'We can't keep producing records if you keep not paying for them' - jseliger
http://www.independent.ie/entertainment/music/we-cant-keep-producing-records-if-you-keep-not-paying-for-them-fight-like-apes-spell-out-musics-new-reality-35207558.html
======
LordWinstanley
Swings and Roundabouts.

On the other side of the coin:

I'm an old-timer who remembers trying to get somewhere as a band back in the
1980s: Endless pub gigs, trying to get noticed. Endless posting cassette tapes
out to music magazines, hoping to get a review. All the effort required, just
to try and gain a small local following.

Nowadays, armed with little more than a smartphone or a laptop, you can have
your music and videos made instantly available to a global audience, with
practically zero cost involved.

I can't help but fall back on the time-honoured older generation put down:
"Kids today. You don't know you're born!"

Final thought:

Isn't being in a band supposed to be about the creative urge, the love of
music, anyway? If you're giving it up because you're not earning enough, then
you're treating it as a commercial venture. In which case, the market has
spoken and they obviously don't like your product enough.

------
davidgerard
And yet records are being produced in greater quantities than ever, and usable
recording quality in 2016 is trivially cheap.
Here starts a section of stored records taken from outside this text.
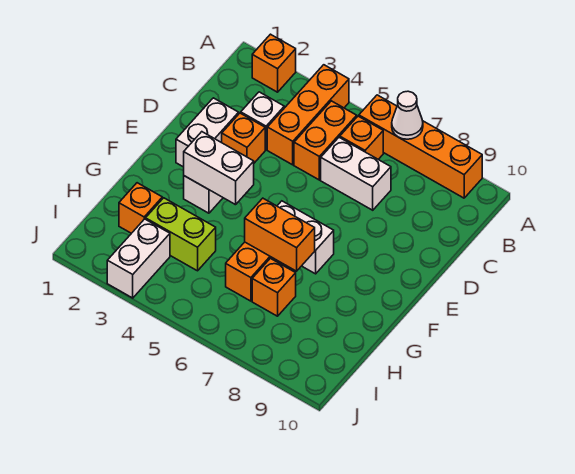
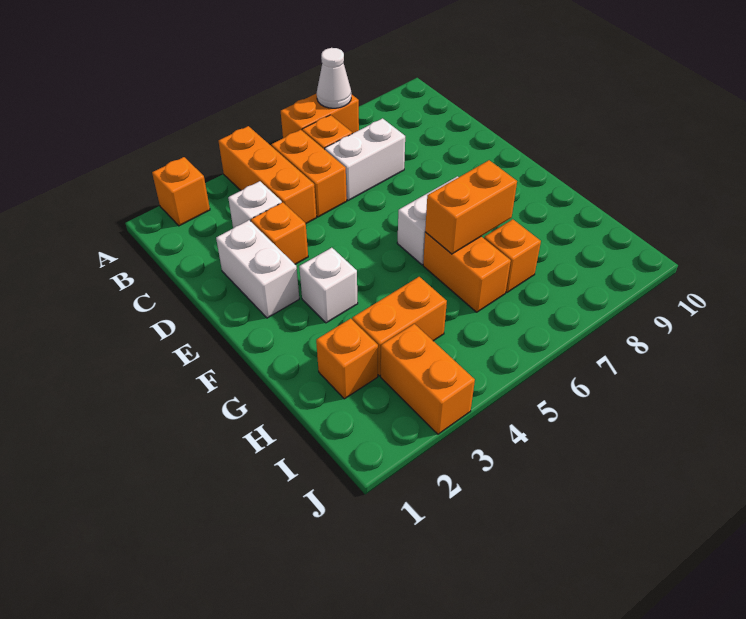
orange brick A6:A9 level 1 -> orange brick A6:A7 level 1
white brick F3:F4 level 2 -> none
lime brick H3:H4 level 1 -> orange brick H3:H4 level 1
white brick I3:J3 level 1 -> orange brick I3:J3 level 1

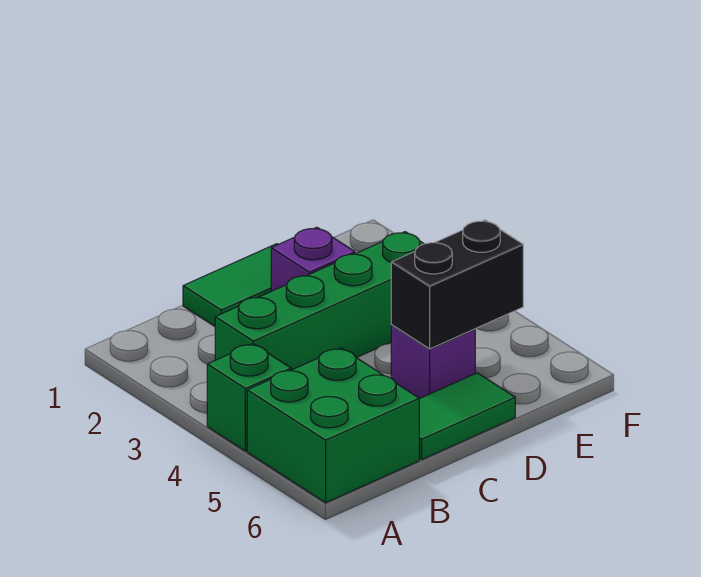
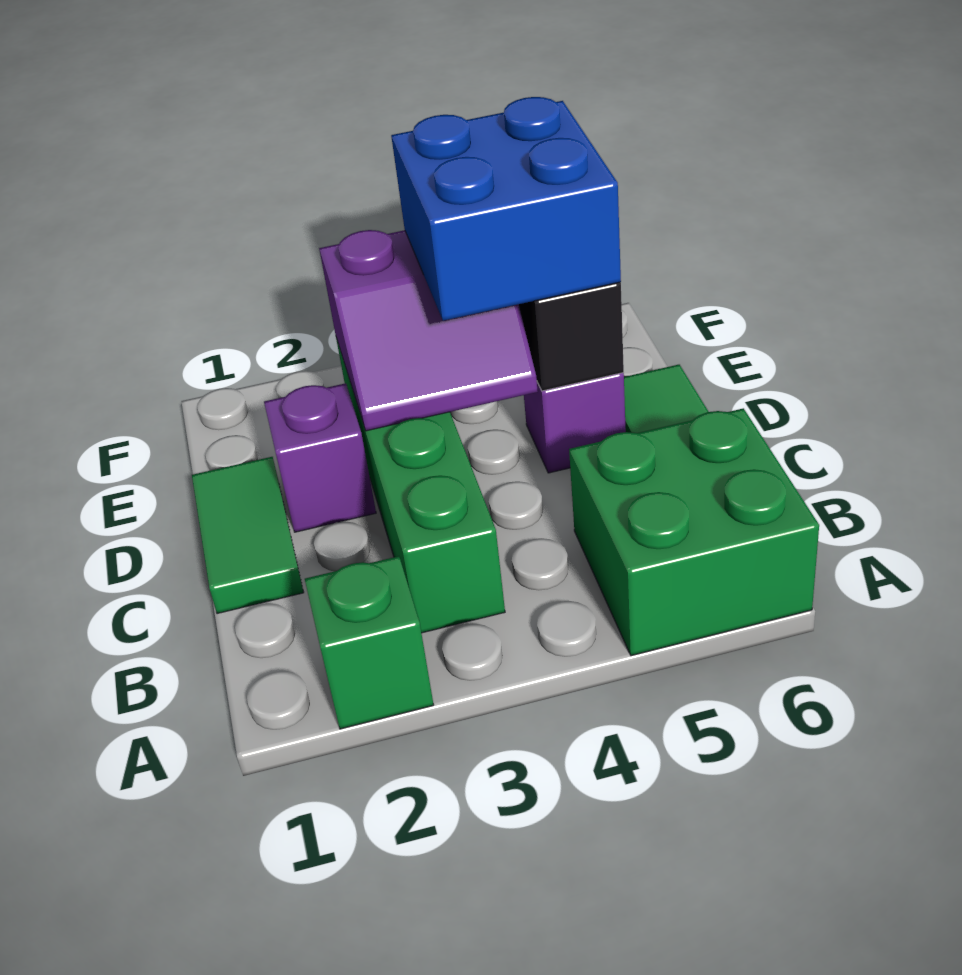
green brick A4 level 1 -> green brick A2 level 1
none -> purple slope D3:E4 level 2 top E
none -> blue brick D4:E5 level 3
Your problem is competition. [http://rocknerd.co.uk/2013/09/13/culture-is-not-
about-aesthe...](http://rocknerd.co.uk/2013/09/13/culture-is-not-about-
aesthetics-punk-rock-is-now-enforced-by-law/)

(I fully concur that it sucks; the new world is great for culture, not so
great for aesthetics and crappy for professional musicians. Unfortunately, the
record industry is funded entirely from people's _discretionary_ income, and
times are tough and attitudes are hard. So the first thing is to get the
population feeling more economically secure and increase consumer confidence.)